— Франц, — сказал незнакомый голос по общей связи. — Вам надо на это посмотреть. Только что записали.
Не дожидаясь ответа близнецов, Мика сделала несколько переключений. Изображение на экране мигнуло и изменилось. Запись велась с камеры, крепившейся к правому борту. Ганзориг увидел воду: она казалась серой, лишённой волнения, и больше походила на густую краску. Через несколько секунд в поле зрения камеры очутился объект, который врезался в «Грифон» и ушёл вправо. Это была лодка, простая деревянная лодка с мотором, та самая, которую братья запустили в аномалию. Она скользнула мимо камеры и пропала из виду.
Некоторое время все молчали. Братья смотрели на экран, и Ганзориг не видел выражения их лиц, но отчего-то подумал, что они улыбаются.
— Сколько времени мы уже в аномалии? — спросил Кан. Близнецы развернулись. Они действительно улыбались: Джулиус — победно, Франц — сдержанно.
— Двадцать пять минут, — ответила Мика.
— Сто метров троса за двадцать пять минут… — начал Кан и замолчал, предлагая каждому додумать остальное самостоятельно.
— Наша скорость — сорок миль в час, но теперь её можно считать субъективной, — ответил Франц. — Здесь иные соотношения пространства-времени.
— Мы теперь всегда будем двигаться со скоростью не ниже сорока миль? — спросил Кан. — Потому что если где-то перед нами «Эрлик», и мы не сможем придумать, как его обойти, не останавливаясь…
— Да, — сказал Франц. — Если госпожа Саар не сумеет овладеть этим пространством, рано или поздно мы в него врежемся.
Саар промолчала. Ганзориг посмотрел на кота, но тот уже улёгся и зажмурился. Даже колдовские коты не слишком хорошо понимали человеческую речь, ограничиваясь набором из пары сотен простых слов.
— Будем думать, — подвёл итог Франц. — В любом случае, в течение ближайших суток мы с ним не столкнёмся, а вам необходимо отдохнуть. Корабельное время оставим без изменений, и сейчас… — он посмотрел на монитор Мики, — почти одиннадцать вечера. Отправляйтесь в каюты. Подъём в семь. В восемь вы должны быть здесь, и начнём работать.
Саар стояла на палубе «Грифона» у плоской крышки огромного контейнера, который возвышался над палубой на метр. Его нижнюю часть удалили при перестройке судна. Вокруг клубился проклятый туман, из-за которого ей приходилось надевать респиратор и плотно прилегающие очки, чтобы мелкие частицы, из которых он состоял, не набивались в глаза и лёгкие. Но они всё равно попадали на лицо, покрывали тонким слоем волосы и одежду, так что после каждого возвращения ей приходилось заниматься чисткой и приводить себя в порядок. Мелкие частицы набивались в поры, и открытые части тела быстро желтели.

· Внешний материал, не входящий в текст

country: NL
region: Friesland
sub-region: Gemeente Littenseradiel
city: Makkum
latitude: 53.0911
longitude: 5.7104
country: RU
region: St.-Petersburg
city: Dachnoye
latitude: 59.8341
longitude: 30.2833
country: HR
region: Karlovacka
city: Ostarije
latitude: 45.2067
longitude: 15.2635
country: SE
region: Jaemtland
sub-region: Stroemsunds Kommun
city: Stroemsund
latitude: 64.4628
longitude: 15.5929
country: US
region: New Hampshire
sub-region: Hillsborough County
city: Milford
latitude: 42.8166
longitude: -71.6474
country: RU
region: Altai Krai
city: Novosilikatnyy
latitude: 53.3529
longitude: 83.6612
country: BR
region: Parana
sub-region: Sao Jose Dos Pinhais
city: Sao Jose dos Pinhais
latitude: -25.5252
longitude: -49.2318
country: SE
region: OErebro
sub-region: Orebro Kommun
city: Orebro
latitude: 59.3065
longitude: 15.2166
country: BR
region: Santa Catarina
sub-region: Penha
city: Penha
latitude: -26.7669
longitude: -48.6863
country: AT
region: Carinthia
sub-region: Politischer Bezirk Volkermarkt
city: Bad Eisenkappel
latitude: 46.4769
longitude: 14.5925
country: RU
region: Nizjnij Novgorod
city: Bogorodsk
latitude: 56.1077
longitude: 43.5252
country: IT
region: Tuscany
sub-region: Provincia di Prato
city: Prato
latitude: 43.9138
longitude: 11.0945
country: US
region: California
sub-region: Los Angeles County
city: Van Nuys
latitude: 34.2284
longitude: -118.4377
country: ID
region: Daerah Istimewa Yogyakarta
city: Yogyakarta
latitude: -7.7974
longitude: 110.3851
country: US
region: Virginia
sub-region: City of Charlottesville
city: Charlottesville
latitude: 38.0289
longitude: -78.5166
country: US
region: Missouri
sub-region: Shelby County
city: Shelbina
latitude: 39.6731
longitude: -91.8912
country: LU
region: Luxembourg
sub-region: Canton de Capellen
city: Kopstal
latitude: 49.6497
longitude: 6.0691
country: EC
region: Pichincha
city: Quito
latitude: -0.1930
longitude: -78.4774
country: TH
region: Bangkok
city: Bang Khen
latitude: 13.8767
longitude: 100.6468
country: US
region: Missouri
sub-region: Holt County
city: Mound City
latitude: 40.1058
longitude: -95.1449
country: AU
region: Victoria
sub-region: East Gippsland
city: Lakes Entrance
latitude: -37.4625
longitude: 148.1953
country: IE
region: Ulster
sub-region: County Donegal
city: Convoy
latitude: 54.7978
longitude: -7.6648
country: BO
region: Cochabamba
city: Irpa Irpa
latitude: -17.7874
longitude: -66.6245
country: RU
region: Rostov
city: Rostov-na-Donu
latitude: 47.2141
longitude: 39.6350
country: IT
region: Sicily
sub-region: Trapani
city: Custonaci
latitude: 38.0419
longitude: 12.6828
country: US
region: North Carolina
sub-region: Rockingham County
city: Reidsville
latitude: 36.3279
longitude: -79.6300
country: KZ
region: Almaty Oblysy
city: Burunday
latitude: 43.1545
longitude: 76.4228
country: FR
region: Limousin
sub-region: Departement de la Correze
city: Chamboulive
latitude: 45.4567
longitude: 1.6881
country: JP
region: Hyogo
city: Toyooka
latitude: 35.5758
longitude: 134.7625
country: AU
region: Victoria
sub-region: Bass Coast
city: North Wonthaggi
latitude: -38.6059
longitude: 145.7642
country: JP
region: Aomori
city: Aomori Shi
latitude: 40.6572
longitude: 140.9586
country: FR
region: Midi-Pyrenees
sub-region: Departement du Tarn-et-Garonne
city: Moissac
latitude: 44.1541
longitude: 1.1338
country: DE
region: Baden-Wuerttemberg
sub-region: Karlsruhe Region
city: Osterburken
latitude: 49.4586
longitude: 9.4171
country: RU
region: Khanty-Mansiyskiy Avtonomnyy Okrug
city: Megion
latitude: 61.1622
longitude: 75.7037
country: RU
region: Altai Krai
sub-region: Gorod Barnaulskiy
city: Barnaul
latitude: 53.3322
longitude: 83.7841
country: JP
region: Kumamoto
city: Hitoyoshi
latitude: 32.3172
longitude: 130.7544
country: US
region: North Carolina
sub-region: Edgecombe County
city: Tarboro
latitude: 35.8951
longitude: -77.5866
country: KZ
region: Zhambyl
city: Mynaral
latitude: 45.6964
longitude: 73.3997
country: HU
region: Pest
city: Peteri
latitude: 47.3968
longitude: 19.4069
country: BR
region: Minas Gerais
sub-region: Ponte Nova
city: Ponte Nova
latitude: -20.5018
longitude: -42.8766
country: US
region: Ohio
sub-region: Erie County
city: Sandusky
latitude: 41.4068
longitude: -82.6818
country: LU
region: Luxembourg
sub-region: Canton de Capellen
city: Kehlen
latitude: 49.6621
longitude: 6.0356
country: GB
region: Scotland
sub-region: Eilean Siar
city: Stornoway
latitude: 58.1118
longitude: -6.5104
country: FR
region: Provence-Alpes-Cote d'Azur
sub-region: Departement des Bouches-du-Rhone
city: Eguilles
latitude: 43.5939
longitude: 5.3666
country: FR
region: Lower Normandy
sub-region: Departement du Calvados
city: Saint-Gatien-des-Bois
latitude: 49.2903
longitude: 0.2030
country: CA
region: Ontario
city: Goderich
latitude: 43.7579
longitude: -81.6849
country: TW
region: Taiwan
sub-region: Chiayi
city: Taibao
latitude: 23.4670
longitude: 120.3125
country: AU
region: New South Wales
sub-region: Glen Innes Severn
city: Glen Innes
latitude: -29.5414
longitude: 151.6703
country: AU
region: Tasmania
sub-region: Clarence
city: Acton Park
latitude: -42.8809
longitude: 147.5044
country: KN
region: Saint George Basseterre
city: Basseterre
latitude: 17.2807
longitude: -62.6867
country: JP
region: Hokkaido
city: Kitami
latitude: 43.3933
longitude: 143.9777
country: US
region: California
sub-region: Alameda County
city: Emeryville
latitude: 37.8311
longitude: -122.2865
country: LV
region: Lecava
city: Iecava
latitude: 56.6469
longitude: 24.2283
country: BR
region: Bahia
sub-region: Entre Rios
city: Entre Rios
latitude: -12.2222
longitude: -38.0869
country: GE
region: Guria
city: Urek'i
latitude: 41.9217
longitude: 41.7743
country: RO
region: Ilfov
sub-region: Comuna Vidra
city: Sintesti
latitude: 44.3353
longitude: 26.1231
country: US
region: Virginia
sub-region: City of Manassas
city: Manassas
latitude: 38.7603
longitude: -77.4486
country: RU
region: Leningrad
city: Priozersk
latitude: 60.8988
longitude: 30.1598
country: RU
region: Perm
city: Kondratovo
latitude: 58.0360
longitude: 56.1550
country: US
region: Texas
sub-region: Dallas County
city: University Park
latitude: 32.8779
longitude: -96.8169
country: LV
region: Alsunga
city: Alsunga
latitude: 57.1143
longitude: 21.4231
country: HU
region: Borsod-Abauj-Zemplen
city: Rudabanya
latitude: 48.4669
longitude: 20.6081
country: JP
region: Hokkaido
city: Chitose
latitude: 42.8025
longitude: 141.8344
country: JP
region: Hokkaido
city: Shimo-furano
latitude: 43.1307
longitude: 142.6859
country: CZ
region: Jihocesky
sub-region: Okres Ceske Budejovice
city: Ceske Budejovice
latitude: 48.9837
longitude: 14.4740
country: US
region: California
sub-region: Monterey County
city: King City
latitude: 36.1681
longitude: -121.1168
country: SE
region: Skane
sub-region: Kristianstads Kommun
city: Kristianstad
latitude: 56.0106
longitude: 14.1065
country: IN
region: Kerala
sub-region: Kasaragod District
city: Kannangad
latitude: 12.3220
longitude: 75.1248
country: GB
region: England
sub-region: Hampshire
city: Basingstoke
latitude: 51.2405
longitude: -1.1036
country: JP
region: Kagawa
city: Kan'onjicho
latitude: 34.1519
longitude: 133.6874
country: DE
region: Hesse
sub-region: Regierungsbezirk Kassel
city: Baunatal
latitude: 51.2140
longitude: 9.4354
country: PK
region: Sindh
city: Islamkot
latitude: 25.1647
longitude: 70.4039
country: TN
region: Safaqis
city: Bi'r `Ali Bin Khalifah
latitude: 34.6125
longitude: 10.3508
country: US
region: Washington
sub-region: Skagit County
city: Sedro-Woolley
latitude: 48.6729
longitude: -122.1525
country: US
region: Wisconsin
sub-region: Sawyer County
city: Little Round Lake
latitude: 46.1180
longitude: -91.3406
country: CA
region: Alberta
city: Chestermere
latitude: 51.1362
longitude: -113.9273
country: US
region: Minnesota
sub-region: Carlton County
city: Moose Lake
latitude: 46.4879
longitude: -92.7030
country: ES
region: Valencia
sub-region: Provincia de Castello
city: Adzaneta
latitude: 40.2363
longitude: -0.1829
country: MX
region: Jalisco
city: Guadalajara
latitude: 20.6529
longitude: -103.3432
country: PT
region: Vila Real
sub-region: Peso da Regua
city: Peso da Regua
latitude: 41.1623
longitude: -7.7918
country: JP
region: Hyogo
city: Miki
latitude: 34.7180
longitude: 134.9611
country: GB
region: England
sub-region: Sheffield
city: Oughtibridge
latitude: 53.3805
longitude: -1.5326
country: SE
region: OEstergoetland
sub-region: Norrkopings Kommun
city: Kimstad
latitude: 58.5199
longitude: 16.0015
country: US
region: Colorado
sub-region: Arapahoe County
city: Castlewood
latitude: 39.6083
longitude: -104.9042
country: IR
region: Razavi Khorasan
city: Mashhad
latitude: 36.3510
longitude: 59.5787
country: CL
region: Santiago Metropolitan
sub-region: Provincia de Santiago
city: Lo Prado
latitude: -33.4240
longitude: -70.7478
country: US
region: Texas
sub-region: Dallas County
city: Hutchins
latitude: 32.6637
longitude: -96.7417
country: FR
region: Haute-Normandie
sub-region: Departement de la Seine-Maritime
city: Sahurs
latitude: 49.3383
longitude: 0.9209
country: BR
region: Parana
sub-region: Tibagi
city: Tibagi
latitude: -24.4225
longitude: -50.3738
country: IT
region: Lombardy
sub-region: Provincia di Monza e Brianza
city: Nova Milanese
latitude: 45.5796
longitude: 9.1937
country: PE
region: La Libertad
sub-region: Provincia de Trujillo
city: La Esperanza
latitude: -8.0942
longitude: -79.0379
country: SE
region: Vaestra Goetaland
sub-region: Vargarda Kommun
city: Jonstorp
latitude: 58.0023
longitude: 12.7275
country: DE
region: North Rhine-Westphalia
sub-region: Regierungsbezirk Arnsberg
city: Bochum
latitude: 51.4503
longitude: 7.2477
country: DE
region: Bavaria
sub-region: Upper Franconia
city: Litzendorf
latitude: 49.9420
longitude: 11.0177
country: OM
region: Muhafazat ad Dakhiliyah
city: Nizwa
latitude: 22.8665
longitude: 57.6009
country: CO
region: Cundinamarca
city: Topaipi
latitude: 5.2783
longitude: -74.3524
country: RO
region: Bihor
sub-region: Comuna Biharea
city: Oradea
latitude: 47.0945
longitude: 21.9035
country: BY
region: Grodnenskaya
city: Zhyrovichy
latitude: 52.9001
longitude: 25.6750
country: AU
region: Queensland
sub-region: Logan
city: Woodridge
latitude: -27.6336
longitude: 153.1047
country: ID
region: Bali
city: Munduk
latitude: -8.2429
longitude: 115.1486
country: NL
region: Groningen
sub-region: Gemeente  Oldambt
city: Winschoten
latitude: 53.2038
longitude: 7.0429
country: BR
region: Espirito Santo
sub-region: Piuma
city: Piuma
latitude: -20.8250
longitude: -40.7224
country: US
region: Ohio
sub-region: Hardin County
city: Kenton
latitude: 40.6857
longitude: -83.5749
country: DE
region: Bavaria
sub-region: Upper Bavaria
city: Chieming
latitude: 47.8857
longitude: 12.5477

Кроме тумана, её изводили белые вспышки, но и то, и другое не представляло реальной угрозы. Саар начала выходить наружу на второй день. Дышать здесь было можно: состав воздуха оказался характерен для горных областей с их недостатком кислорода, но анализы выдали несколько необычных примесей, свидетельствующих о вулканизме. Туман представлял собой мельчайшие частицы, своими острыми гранями и причудливой формой напоминающие вулканический пепел, хотя их поведение не подчинялось привычным законам: они двигались абсолютно независимо от потоков здешнего воздуха.
Саар быстро адаптировалась к новым условиям и уже на второй день пути принялась за дело. Экспериментировать внутри корабля было опасно и бессмысленно. Она умела работать с пространством на очень малых расстояниях, но здесь от неё требовалось нечто иное. По иронии своих законов многомерное пространство аномалии позволяло «Грифону» двигаться только в одном направлении. Откуда бы он в неё не вошёл — с севера, востока, с запада или юга, — он бы всё равно столкнулся с лодкой и в какой-то момент мог наткнуться на «Эрлика». Но если «Эрлик» двигался, была вероятность никогда его не догнать.
Однако пространство не было инертным, и теперь Саар пыталась понять, как с ним взаимодействовать. Трудность состояла в том, что её манипуляции с тремя измерениями затрагивали и все остальные, которых она не чувствовала и поэтому не могла ими управлять.